Thiotepa and cyclophosphamide with stem cell rescue for consolidation therapy for children with high-risk neuroblastoma: a phase I/II study of the Pediatric Blood and Marrow Transplant Consortium.

Abstract

We report the results of a phase I/II stem cell rescue trial for patients with high risk neuroblastoma. Fifty-one patients with a median age of 2.3 years (range 1 to 20) who were in their first complete remission (CR) (n = 8), very good partial remission (VGPR) (n = 23), partial remission (PR) (n = 5), or subsequent CR/PR (n = 7) after receiving a platinum-based induction regimen were consolidated with high dose chemotherapy and stem cell rescue. They received an ablative regimen of thiotepa (300 mg/m2/day for 3 days) and cyclophosphamide (1500 mg/m2/day for 4 days) followed by either purged marrow (n = 16), unpurged bone marrow (BM) (n = 23), or peripheral blood stem cell (PBSC) rescue (n = 13).

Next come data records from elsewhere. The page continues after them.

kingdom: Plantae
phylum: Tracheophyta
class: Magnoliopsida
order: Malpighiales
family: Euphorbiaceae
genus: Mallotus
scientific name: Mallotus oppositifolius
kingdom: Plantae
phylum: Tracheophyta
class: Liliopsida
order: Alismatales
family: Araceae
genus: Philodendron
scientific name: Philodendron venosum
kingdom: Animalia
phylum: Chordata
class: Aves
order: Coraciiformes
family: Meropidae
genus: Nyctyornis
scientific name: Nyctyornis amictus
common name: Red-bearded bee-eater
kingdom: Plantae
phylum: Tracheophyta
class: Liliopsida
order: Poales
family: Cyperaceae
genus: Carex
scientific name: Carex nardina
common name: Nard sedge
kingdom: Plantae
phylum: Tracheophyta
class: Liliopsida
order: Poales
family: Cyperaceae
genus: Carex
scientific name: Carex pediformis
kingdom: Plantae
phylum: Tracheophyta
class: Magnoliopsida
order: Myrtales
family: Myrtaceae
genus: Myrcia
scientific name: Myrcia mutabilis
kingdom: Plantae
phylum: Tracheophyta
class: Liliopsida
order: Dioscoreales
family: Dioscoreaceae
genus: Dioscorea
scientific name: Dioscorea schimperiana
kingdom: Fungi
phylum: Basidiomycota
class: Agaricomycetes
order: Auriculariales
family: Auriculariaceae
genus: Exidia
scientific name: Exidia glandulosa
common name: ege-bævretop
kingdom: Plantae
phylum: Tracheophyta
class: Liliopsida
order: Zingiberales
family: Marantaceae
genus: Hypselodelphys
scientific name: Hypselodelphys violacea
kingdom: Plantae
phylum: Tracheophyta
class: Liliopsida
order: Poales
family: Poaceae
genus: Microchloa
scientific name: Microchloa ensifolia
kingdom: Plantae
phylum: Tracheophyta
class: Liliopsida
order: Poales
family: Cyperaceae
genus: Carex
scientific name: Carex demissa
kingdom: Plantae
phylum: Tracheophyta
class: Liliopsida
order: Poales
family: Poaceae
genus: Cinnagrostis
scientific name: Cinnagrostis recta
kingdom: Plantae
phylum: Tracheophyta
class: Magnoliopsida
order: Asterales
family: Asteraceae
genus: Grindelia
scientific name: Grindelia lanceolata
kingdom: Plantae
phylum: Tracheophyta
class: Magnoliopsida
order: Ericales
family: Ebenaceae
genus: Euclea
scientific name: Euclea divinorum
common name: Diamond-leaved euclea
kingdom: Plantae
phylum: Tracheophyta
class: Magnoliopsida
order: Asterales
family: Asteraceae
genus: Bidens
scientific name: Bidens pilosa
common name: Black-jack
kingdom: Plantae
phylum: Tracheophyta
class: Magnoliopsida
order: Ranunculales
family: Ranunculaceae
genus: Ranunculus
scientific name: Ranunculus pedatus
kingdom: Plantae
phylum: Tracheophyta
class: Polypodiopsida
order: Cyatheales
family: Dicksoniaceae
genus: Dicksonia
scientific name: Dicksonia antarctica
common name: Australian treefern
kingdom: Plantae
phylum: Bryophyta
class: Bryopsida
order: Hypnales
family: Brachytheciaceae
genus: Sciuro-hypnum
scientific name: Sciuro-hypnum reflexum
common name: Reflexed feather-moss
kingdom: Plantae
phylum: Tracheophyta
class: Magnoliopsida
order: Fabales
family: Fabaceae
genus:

The median nucleated cell doses administered were 2.7 x 10(8)/kg for unpurged marrow (range 1.1 to 13), 1.7 x 10(8)/kg for purged marrow (range 0.8 to 6.4), and 2.1 x 10(8)/kg for the PBSC (range 1.1 to 13). Engraftment was achieved for all patients. The time to achieve an absolute neutrophil count (ANC) >500 x 10(9)/l was 19 days for patients who received purged BM (range 13 to 18), 17.5 days for patients who received unpurged BM (range 9 to 38), and 13 days for patients who received PBSC (range 9 to 25). An unsustained platelet count >20 x 10(9)/l was attained in 33.5 days by patients who received purged BM (range 13 to 100), 35 days for patients who received unpurged BM (range 14 to 128), and 20 days for patients who received PBSC (range 11 to 64). There was one infectious death in the unpurged marrow group caused by aspergillosis pneumonia, but none in the other two groups. Progressive disease (PD) developed in 21 patients at a median of 271 days (range 31 to 1230). The remaining 29 patients are progression-free at a median follow-up of 1190 days (range 530 to 2383). We conclude that this regimen is well tolerated, and that progression-free survival (PFS) with this chemotherapy-only regimen compares favorably with regimens containing total body irradiation (TBI).